• **WHAT YOU HAVE TO DO**
Please give every line below again exactly, but not its pictures.
===== RECORDS SUPPLIED
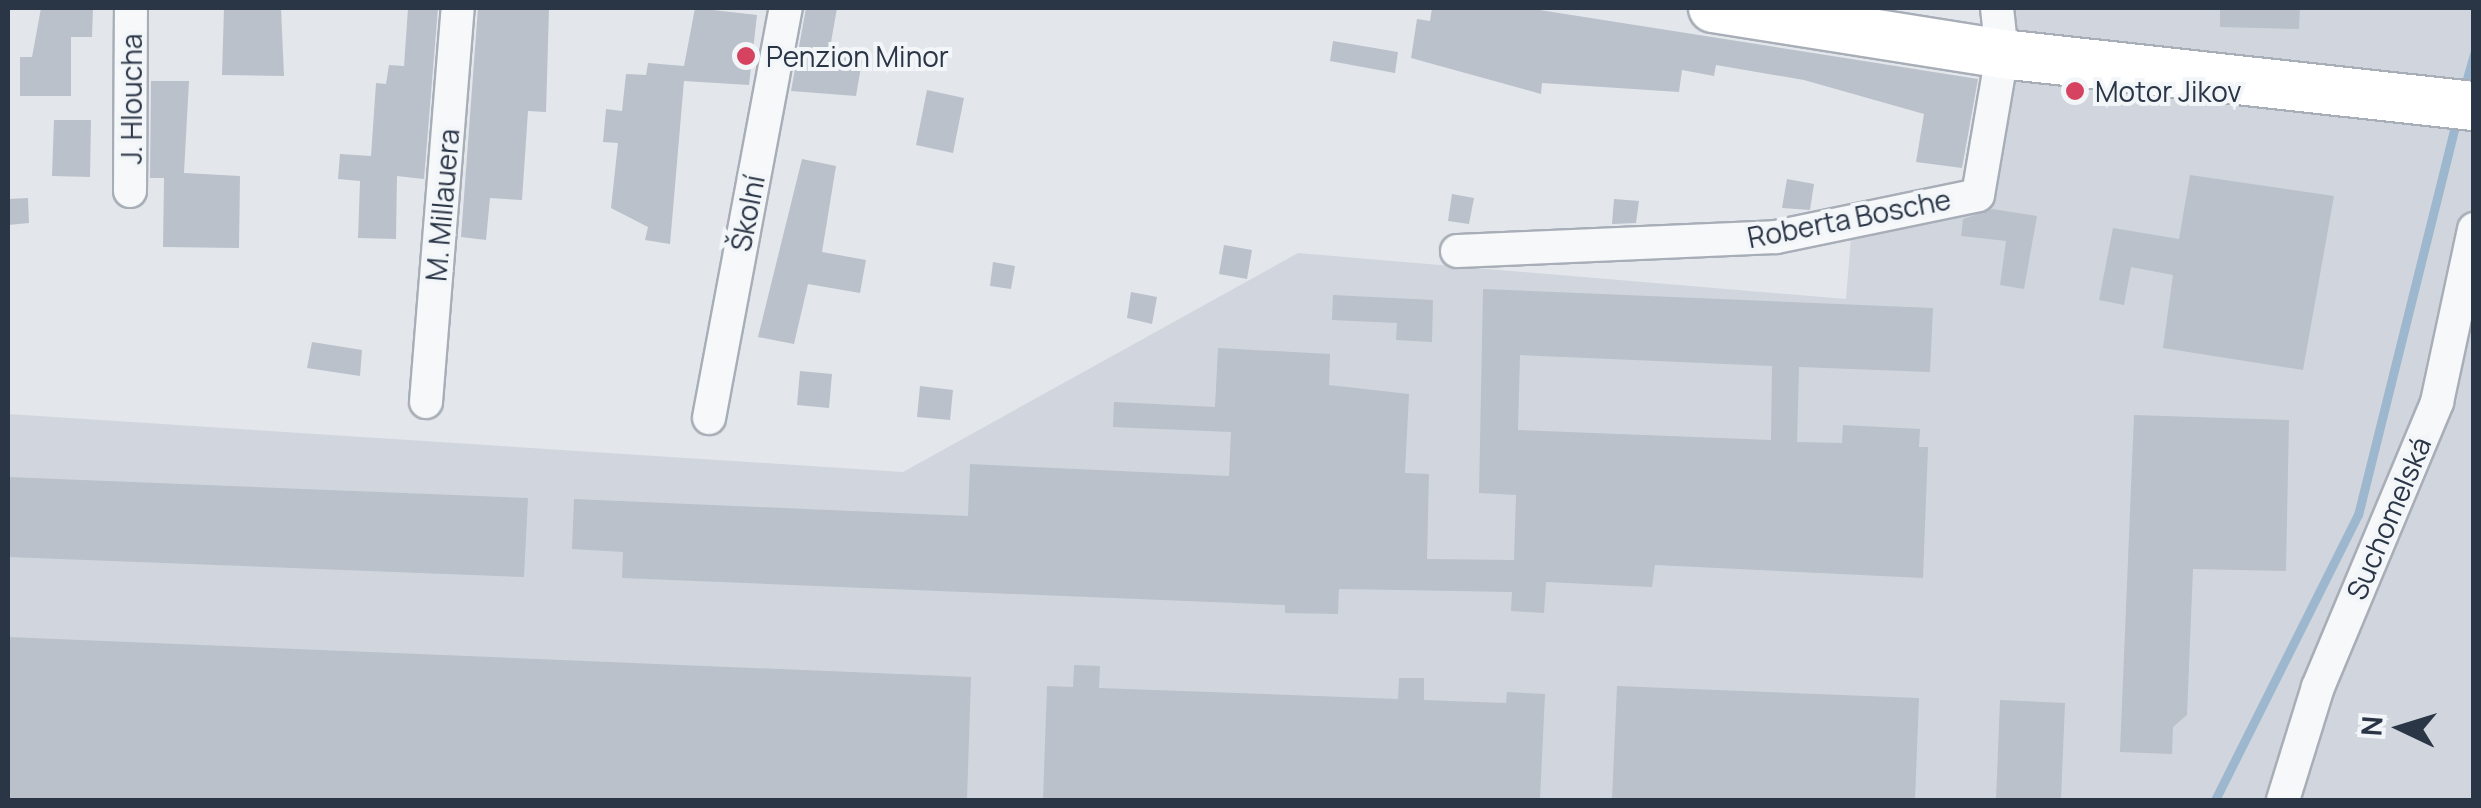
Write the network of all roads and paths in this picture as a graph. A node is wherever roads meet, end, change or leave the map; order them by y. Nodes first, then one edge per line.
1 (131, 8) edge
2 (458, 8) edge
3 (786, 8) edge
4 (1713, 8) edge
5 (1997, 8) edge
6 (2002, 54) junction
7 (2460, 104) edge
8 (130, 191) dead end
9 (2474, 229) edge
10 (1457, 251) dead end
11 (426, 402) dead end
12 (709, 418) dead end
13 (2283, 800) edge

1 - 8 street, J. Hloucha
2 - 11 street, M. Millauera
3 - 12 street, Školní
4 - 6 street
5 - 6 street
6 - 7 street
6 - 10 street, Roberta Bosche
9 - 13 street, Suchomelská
==========
• **EXERCISE OUTPUT**
Write the network of all roads and paths in this picture as a graph. A node is wherever roads meet, end, change or leave the map; order them by y. Nodes first, then one edge per line.
1 (131, 8) edge
2 (458, 8) edge
3 (786, 8) edge
4 (1713, 8) edge
5 (1997, 8) edge
6 (2002, 54) junction
7 (2460, 104) edge
8 (130, 191) dead end
9 (2474, 229) edge
10 (1457, 251) dead end
11 (426, 402) dead end
12 (709, 418) dead end
13 (2283, 800) edge

1 - 8 street, J. Hloucha
2 - 11 street, M. Millauera
3 - 12 street, Školní
4 - 6 street
5 - 6 street
6 - 7 street
6 - 10 street, Roberta Bosche
9 - 13 street, Suchomelská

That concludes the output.